A lease isn't just a real estate document. It's a business constraint that affects every decision you make for the next five to ten years.
I've been in acquisitions where the lease was the hardest part of the deal — not because of the business, not because of the price, but because an anti-assignment clause with a cooperative landlord turned a two-week process into a three-month negotiation that nearly killed the transaction. I've seen businesses that outgrew their space in year two, locked in for five years with no early termination right and no subletting flexibility. The lease was negotiated on the landlord's form, by a business owner who was excited to open and didn't want to slow the process down.
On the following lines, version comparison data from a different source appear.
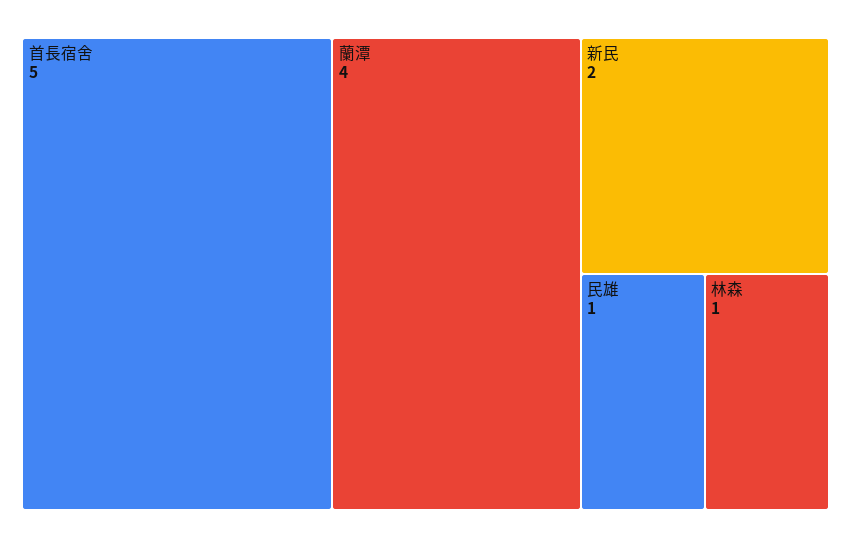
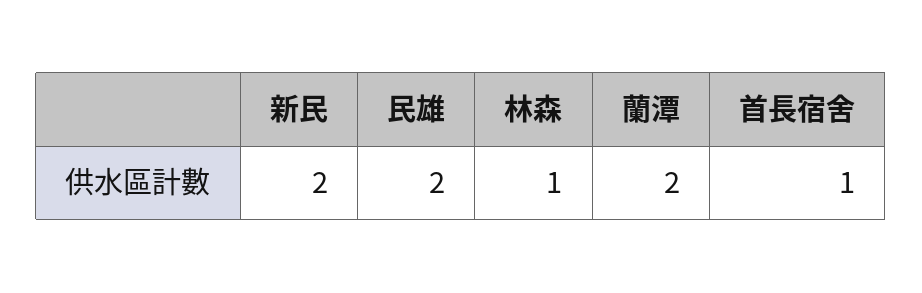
  {
-   "首長宿舍": 5,
+   "首長宿舍": 1,
-   "蘭潭": 4,
+   "蘭潭": 2,
    "新民": 2,
-   "民雄": 1,
+   "民雄": 2,
    "林森": 1
  }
Commercial lease review is not a luxury. It is the single most impactful legal investment most businesses make relative to the cost of the alternative. A lease attorney reviewing a 5-year, 3,000 SF office lease costs a fraction of one month's rent — and the modifications they negotiate typically save multiples of that over the lease term.
What to do before you sign
The sequence matters. The letter of intent is where the commercial terms are set — rent, term, TI allowance, exclusivity, and any major business-side protections. Once the LOI is signed and the landlord starts the lease drafting, your ability to negotiate fundamental terms is significantly reduced. The LOI negotiation is the leverage point.
After the LOI, the lease document is a 30–50 page legal instrument that modifies, qualifies, and expands on the commercial terms. This is where an attorney earns the fee. The lease will contain provisions that aren't in the LOI at all — holdover penalties, CAM methodologies, force majeure, assignment restrictions — and those provisions are all subject to negotiation before execution.
If you are the tenant, you should have counsel review the lease before you sign it, not after. The lease runs for years. The decisions in it run with it.